While the DHNN-WF model shows theoretical promise, its real-world efficacy depends on seamless integration with existing ed-tech infrastructure, computational optimization, and rigorous empirical validation in classroom settings.
Conclusion
In this work, we used the Event-group training theory to construct 13 training indicators. Then, according to the constructed training indicators, the discrete Hopfield neural network fused with wavelet function is proposed for the training of athletes. Firstly, the 13 training indicators constructed by Event-group training theory are used to calculate training scores of athletes. Thereafter, through calculating the correlation between the 13 training indicators and the training performance predicted by the proposed model, the major training indicators are chosen from the 13 training indicators. Finally, the experimental results show that the proposed model outperformed the competitors in forecast precision of training performance. Results also show that the running efficiency of the proposed model won major competitors. Hence, the constructed 13 training indicators can effectively promote the training of athletes. Through accurately forecasting training performance of athletes, coaches can reasonably propose training plans.
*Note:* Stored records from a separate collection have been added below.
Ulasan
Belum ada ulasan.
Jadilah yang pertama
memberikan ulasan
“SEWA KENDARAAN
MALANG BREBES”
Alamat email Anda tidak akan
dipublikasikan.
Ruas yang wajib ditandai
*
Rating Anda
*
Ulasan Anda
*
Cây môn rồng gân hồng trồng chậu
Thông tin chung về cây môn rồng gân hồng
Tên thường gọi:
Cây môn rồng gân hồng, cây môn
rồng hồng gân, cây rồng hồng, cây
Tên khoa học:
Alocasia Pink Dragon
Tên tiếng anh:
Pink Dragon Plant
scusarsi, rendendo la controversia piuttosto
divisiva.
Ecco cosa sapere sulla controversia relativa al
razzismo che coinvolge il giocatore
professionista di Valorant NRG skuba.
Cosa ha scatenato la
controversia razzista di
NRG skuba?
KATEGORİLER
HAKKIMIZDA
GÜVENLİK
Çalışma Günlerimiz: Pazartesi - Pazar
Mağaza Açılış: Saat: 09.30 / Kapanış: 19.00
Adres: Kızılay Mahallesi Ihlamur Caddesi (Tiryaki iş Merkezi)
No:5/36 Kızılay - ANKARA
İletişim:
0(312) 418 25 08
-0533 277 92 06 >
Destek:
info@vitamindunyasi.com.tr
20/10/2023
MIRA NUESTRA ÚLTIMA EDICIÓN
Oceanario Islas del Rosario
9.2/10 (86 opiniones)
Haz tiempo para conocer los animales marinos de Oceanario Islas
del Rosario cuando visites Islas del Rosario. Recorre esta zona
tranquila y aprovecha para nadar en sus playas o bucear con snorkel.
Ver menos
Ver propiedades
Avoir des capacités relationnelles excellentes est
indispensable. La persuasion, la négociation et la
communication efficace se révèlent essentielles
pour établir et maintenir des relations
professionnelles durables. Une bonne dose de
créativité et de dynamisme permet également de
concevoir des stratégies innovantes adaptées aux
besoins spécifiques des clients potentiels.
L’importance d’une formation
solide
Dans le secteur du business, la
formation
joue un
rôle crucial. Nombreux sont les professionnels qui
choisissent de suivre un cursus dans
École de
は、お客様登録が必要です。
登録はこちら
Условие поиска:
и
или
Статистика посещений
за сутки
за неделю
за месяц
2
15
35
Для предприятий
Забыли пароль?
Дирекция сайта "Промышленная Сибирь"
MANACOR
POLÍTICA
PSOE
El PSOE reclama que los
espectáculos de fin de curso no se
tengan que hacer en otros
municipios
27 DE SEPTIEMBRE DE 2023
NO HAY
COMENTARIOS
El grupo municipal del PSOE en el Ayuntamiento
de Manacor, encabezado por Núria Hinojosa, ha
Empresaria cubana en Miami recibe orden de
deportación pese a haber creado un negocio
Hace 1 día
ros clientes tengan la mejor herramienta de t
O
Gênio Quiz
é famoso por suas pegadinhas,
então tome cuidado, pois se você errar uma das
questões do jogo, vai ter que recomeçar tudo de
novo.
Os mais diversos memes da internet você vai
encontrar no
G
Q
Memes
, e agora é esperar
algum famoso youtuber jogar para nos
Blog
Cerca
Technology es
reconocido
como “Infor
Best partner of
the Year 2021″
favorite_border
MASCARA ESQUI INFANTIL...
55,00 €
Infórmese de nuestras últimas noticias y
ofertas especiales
In future work, we will popularize the training plans based on the 13 training indicators to the construction of university physical education courses, thereby providing useful suggestions for the construction of university courses. Furthermore, we will augment DHNN-WF's training by incorporating metaheuristic algorithms (such as Simulated Annealing or Genetic Algorithms) to perturb weight updates and escape local minima. This integration leverages the global search capabilities of metaheuristics combined with DHNN-WF's associative memory, potentially enhancing convergence toward superior solutions, especially for non-convex educational data. Prior to wavelet decomposition handling high-dimensional inputs—like student interaction logs or multimodal sensor data—autoencoder-based feature compression is incorporated. Stacked denoising autoencoders learn compact input representations, preserving critical patterns while reducing computational overhead and mitigating dimensionality issues. Finally, DHNN-WF operates within a federated learning framework where localized models (e.g., per-school instances) share exclusively wavelet feature embeddings. This distributed approach maintains data privacy while enabling scalability across multi-institutional datasets.